Lesen geht durch den Magen

Karin Irshaids Roman "Das Hochzeitsessen"

Von Susanne BlümleinRSS-Newsfeed neuer Artikel von Susanne Blümlein

Besprochene Bücher / Literaturhinweise

Ein arabisches Sprichwort leitet den Roman ein. "Wenn man erst einmal zusammen an einem Tisch gesessen und gemeinsam gegessen hat, kann man kein Feind mehr sein." Es mutet den überheblichen, europäischen Lesern erstaunlich an, dass es der arabischen Welt oft nicht möglich scheint, ihren Sprichwörtern gemäß zu leben. Dabei markiert es nur die allgemeine Lage aller Sprichwörter der Welt, gerade das zu benennen, was fehlt und nicht erreicht wird.

Manchmal will Literatur doch etwas erreichen und nicht nur beschreiben. Und so lädt Karin Irshaid in ihrem Roman "Das Hochzeitsessen" den Leser gleich zu Beginn an einen Tisch. Die unbenannte Erzählerin im Roman bereitet Essen zu und spricht zu Lea, die jede ihrer Bewegungen beobachtet und wiedererzählt. Lea beschreibt "das Messer, das unter die Sehnen geht und sie großzügig abzieht", sieht "Nüsse, die goldbraun geröstet" werden und Rosen, Margeritensterne und Lavendelblüten, die "in eine Schale zu den" dort wartenden "Weinblättern gelegt werden". Mit jeder weiteren Beschreibung, werden weitere Sinnesreize angeregt, bis der Leser das Hoummus und dutzende andere Köstlichkeiten auf der Zunge zu schmecken scheint. Und erst dann beginnt die namenlose Erzählerin zu erzählen. Von den Menschen in Palästina, die Opfern Einlass gewährten, mit dem Resultat, dass ihr Land künftig nicht mehr ihr Land war, sondern das der Anderen. Von den Panzern, die über Hügel rollten und Häuser bis auf die Grundmauern zerstörten. Von dem Flüchtling Kassim, der sich im Exil eine neue Existenz aufbaute und von dessen Schwager Antonius, der im Ausland studiert hatte, auf beiden Seiten ein geschundenes Volk sah und die Heilung im Gespräch suchte. Der wegen dieses Blicks, den niemand teilen wollte, ebenfalls gehen musste, weil in Ländern, die sich so gut in ihrem Hass eingerichtet haben, kein Platz für Versöhner ist.

_Datenauszug_
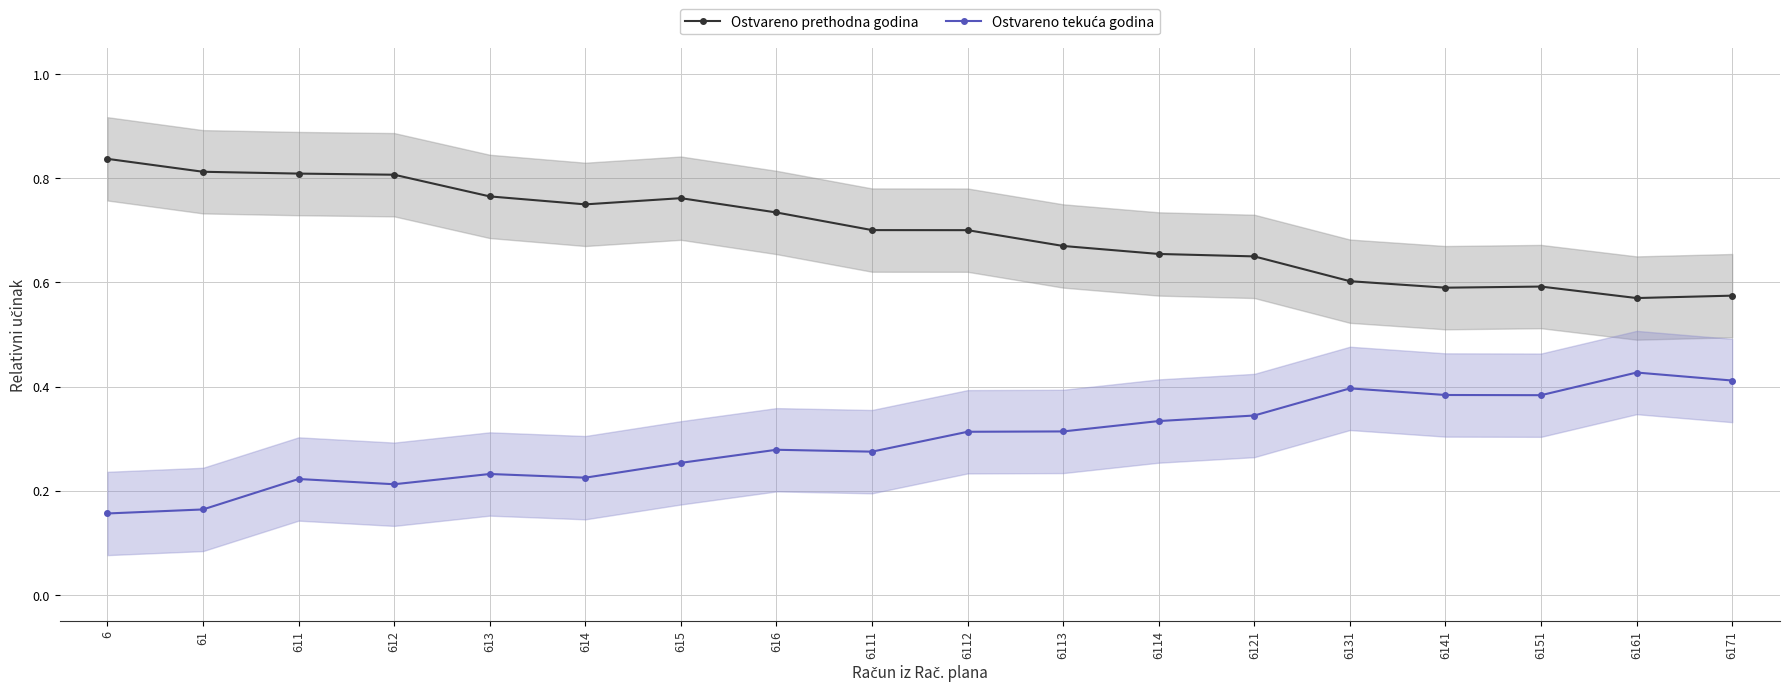

Which has a higher value, 616 or 6112?

616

_Aufgaben_
a) Womit wird der Roman laut der Rezension zu „Das Hochzeitsessen“ eingeleitet?
b) Führen Sie die Rezension zu „Das Hochzeitsessen“ im Anschluss an ihren letzten Satz fort.
Die Zeilen haben mit der Rezension zu „Das Hochzeitsessen“ nichts zu tun.

_Lösungen_
a) Mit einem arabischen Sprichwort.

b)
Vor dem Hintergrund des geschundenen Palästinas und neben der betörenden Darstellung arabischer Kochkunst entwirft die Erzählerin das Bild einer palästinensischen Familie, die ein freies Leben nur im Exil führen kann und das ihnen bekannte, offene, gastfreundliche Haus nur dort auch für Juden öffnen kann. Und sie spricht von der Hoffnung, eines Tages doch in ihr gebeuteltes Land zurückzukehren und dann endlich, die Art der Nachbarschaft zu leben, die sie im Ausland wiedergefunden hat.

Der Pressetext zum Buch erklärt die Absicht, "die menschliche Dimension von Krieg, Gewalt und Vertreibung [...] durch Literatur begreifbar" zu machen. "Das Hochzeitsessen" sei ein "melancholisch-hoffnungsvoller Text, der von [der] Hoffnung auf Frieden spricht." In erster Linie ist "Das Hochzeitsessen" ein Plädoyer für Palästina. Die Hoffnung auf Frieden drückt sich eher dadurch aus, dass die Leser sich dem Verständnis der Erzählerin von diesem Land anschließen mögen, um nicht nur Israel, sondern auch Palästina als Opfer zu begreifen. Die "Hoffnung auf Frieden" resultiert somit aus der Annahme, dass Frieden am ehesten zwischen zwei Gleichen entstehen kann; zwischen zwei Völkern, die sowohl Täter als auch Opfer geworden sind.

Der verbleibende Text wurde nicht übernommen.